Stephen has a science degree with a major in physics, an arts degree with majors in English Literature and History and Philosophy of Science and a Graduate Diploma in Science Communication.

Freelance Writer

It's hard to imagine a huge beast like this in high heels, but Rhoetosaurus brownei ( probably other sauropods) tiptoed around with pads in their heels. Queensland Museum 2014. Konstantinov, Atuchin & Hocknull.

The idea of any dinosaur, let alone the largest of them, tiptoeing around on "high heels" is almost too comical to be believed. However, new research suggests this was not only the case but possibly essential to their phenomenal size. Of course, these heels were inbuilt and more closely resembled running shoes than stilettos, but we can delight in the imagery anyway.

The study is the attempt of Andreas Jannel, a PhD student at the University of Queensland, to determine how large dinosaurs could walk given the immense forces they applied every time they put their foot down. Although some sauropods grew even bigger, Jannel focused his research on Rhoetosaurus brownei, which grew to 24 tonnes as the only known Australian Jurassic Era sauropod.


“Looking at the bones of the foot, it was clear Rhoetosaurus walked with an elevated heel, raising the question, how was its foot able to support the immense mass of this animal?” Jannel said in a statement

Elephants have a cushioned pad in their feet that stores energy as they walk, protecting the bones from strain and making it easier to take the next step. Jannel guessed sauropods had something similar, so he created replicas of Rhoetosaurus' footbones to work out the role such a pad might have played. His findings are published in the Journal of Morphology

This is the right hindfoot of a Rhoetosaurus brownei, one of the most complete sauropod feet we have, missing only part of the fifth digit, Jay P. Nair & Andréas Jannel. 

Jannel acknowledged to IFLScience the exact height of the heel padding is unknown. He also has yet to explain why this method only applied to Rhoetosaurus' back feet – the front limbs appear to have laid flat on the ground. “We assume they carried more weight on their hind feet,” he told IFLScience, but added that the front feet would still have been carrying plenty.

Researchers haven't found many complete sets of footbones for large sauropods – none for Rheotosaurus' contemporaries elsewhere in the world, but Jannel has compared those we do have and used computer and physical models to fill in the gaps. By also examining their footprints, he concluded that Rhoetosaurus was not unique in this style of walking, and indeed it was probably universal among at least the larger members of the clade, suggesting it may have made their large size possible.

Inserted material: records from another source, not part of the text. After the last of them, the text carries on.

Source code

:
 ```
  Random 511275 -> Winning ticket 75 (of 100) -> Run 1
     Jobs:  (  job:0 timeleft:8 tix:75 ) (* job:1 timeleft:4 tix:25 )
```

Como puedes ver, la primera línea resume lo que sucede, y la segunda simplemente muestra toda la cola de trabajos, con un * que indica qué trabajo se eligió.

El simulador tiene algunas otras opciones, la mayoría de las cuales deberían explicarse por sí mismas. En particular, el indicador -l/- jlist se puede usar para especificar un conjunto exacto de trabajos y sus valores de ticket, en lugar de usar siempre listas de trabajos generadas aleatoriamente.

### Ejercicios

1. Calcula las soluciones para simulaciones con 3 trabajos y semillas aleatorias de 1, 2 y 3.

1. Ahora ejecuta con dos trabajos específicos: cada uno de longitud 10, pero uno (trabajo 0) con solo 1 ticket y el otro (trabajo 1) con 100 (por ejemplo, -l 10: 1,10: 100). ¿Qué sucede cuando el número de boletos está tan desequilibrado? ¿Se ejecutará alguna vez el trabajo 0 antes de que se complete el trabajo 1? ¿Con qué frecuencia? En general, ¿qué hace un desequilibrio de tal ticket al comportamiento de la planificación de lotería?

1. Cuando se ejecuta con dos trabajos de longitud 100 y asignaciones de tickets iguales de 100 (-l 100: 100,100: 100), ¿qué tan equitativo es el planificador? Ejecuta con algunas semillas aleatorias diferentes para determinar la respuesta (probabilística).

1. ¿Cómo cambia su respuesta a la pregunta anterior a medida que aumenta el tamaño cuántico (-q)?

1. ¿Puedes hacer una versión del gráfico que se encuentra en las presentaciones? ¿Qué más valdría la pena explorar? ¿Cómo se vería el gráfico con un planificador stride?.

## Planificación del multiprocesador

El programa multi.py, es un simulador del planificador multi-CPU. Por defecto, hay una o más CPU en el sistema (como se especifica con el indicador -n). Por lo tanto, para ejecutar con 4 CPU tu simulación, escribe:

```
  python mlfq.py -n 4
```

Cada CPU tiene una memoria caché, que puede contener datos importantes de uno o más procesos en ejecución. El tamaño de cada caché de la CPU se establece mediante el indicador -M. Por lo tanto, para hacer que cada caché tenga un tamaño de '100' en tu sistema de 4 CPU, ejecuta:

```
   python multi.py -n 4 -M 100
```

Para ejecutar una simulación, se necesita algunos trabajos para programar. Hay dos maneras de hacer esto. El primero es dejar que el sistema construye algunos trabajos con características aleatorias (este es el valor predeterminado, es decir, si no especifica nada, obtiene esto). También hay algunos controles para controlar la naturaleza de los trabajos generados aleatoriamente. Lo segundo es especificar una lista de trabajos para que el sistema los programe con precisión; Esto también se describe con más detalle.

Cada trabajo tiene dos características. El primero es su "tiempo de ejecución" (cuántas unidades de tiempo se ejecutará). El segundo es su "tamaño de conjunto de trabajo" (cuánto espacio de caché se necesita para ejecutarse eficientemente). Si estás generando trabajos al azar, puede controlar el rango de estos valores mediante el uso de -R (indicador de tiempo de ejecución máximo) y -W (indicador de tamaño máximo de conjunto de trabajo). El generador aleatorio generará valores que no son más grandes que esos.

“There’s so much more to know, but it’s amazing to discover that becoming ‘high-heeled’ might have been an important step in the evolution of sauropod dinosaurs,” he said

The situation for other large dinosaurs, such as the big therapods that preyed on sauropods like these, is less clear. “We can see in some fossils they had a type of padding, maybe a little like an ostrich,” Jannel told IFLScience, but the studies are less advanced.